Saturday, April 8, 2017
“I suspect the reason I couldn’t celebrate the floating
world was that I couldn’t bring myself to believe in its worth. Young men are
often guilt-ridden about pleasure, and I suppose I was no different. I suppose
I thought that to pass away one’s time in such places, to spend one’s skills
celebrating things so intangible and transient, I suppose I thought it all
rather wasteful, all rather decadent. It’s hard to appreciate the beauty of a
world when one doubts its very validity.”

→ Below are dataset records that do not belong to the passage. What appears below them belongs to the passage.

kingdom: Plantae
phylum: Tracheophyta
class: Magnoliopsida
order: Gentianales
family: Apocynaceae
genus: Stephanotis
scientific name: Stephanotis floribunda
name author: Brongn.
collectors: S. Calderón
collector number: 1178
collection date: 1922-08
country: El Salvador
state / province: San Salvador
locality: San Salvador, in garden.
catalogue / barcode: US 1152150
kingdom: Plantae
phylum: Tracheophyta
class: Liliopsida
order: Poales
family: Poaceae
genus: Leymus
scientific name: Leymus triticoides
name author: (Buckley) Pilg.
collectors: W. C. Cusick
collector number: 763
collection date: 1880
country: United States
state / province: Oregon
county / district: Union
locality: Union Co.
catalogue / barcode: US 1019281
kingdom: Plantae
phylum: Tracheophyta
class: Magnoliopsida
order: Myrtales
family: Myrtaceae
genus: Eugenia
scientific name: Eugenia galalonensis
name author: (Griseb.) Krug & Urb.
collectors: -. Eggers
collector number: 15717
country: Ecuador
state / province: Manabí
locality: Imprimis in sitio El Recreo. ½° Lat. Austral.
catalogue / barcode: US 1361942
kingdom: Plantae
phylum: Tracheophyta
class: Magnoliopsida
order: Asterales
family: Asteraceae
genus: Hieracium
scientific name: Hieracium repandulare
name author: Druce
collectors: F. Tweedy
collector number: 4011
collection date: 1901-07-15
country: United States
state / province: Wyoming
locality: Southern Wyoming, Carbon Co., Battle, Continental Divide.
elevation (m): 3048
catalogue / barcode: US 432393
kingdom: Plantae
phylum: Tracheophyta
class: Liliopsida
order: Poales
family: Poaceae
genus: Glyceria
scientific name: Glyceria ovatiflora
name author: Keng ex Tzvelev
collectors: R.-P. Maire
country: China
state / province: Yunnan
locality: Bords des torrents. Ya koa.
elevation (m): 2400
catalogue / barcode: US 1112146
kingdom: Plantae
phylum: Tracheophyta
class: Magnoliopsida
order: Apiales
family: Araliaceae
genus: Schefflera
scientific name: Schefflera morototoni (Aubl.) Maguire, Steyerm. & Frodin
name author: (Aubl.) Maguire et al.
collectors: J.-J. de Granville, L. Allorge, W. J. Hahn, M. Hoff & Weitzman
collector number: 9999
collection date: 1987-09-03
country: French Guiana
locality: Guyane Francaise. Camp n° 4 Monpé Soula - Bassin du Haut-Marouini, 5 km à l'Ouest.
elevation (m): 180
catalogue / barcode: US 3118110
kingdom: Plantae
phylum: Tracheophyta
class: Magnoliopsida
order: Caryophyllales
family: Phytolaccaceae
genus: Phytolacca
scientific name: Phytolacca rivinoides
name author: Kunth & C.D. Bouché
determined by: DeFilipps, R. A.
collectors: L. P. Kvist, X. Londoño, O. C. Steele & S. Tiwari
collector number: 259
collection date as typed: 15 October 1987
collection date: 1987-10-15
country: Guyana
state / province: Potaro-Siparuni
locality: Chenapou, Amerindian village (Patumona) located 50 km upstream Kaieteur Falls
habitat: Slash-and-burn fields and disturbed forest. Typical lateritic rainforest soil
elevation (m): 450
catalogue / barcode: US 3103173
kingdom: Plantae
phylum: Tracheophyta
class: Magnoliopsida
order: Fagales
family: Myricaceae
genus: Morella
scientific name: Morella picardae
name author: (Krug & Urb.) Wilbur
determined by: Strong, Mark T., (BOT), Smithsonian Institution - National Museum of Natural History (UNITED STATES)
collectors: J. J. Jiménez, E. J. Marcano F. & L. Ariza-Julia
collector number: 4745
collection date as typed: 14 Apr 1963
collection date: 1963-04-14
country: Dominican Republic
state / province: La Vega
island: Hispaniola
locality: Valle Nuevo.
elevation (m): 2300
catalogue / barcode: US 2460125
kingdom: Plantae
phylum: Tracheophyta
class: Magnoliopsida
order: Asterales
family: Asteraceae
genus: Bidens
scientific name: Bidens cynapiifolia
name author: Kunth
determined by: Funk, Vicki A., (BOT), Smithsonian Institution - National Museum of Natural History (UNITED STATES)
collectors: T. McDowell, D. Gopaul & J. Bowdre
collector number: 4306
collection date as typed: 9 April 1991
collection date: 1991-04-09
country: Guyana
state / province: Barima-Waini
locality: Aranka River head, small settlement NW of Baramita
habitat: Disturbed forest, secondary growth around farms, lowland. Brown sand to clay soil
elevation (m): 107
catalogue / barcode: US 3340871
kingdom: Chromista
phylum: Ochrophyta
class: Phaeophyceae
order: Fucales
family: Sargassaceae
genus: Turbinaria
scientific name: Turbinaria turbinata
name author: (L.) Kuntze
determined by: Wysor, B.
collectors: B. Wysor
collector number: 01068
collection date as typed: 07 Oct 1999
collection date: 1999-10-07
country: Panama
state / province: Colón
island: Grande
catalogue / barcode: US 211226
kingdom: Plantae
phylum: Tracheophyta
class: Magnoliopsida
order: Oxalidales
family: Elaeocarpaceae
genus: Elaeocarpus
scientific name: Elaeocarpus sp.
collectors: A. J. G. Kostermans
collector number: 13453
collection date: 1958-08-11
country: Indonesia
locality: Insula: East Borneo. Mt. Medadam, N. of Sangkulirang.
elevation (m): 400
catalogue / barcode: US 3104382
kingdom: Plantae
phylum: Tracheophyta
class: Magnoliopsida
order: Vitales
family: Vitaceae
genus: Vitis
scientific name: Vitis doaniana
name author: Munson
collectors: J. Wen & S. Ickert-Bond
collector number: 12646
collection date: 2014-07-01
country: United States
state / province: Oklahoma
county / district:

~Kazuo Ishiguro, An Artist of the Floating World, 1986
Thursday, April 6, 2017
I’m here at work, painfully aware that it’s only Thursday
and there’s one more day till I can escape from the world and rewatch all seven
episodes of Big Little Lies and a
week to go before the four-day Lenten break that I plan to spend at the beach,
and a few months more before I can go on a longer vacation where I don’t have
to know or care what day it is. Don’t we all long for vacations that feel like
every day is a Saturday and the only major decision we have to make is what and
where to eat for lunch? But to be able to afford and deserve vacations like those,
I need to embrace the quotidian drabness of my life.
Saturday, March 11, 2017
Not without some hardship, as I've said, I'd conquered the
solitary's way of life; I knew its tests and satisfactions and over time had shaped the scope of my needs
to its limitations, long ago abandoning excitement, intimacy, adventure, and
antagonisms in favor of quiet, steady, predictable contact with nature and
reading and my work. Why invite the unanticipated, why court any more shocks or
surprises than those that aging would be sure to deliver without my prompting?
~Philip Roth, Exit Ghost, 2007
Thursday, March 9, 2017
It’s been a while since the last time I fielded questions
about being single and childless despite my age. I am surprised at how I
handled all of it. Instead of being defensive about it, I shrugged off their
questions with some glib I-couldn’t-care-less nonchalance that any single girl
who’d been asked the same question would be proud of. Rather than give them a
rational explanation that they refuse to understand anyway, I merely smiled. I
could have told them that I do not need a man to define, complete, watch over, or
rescue me, but I said nothing.
A 39-year old woman who lives a full, happy life even
without a husband or a child apparently astonishes some people. The fact that
they are still astonished is even more astonishing.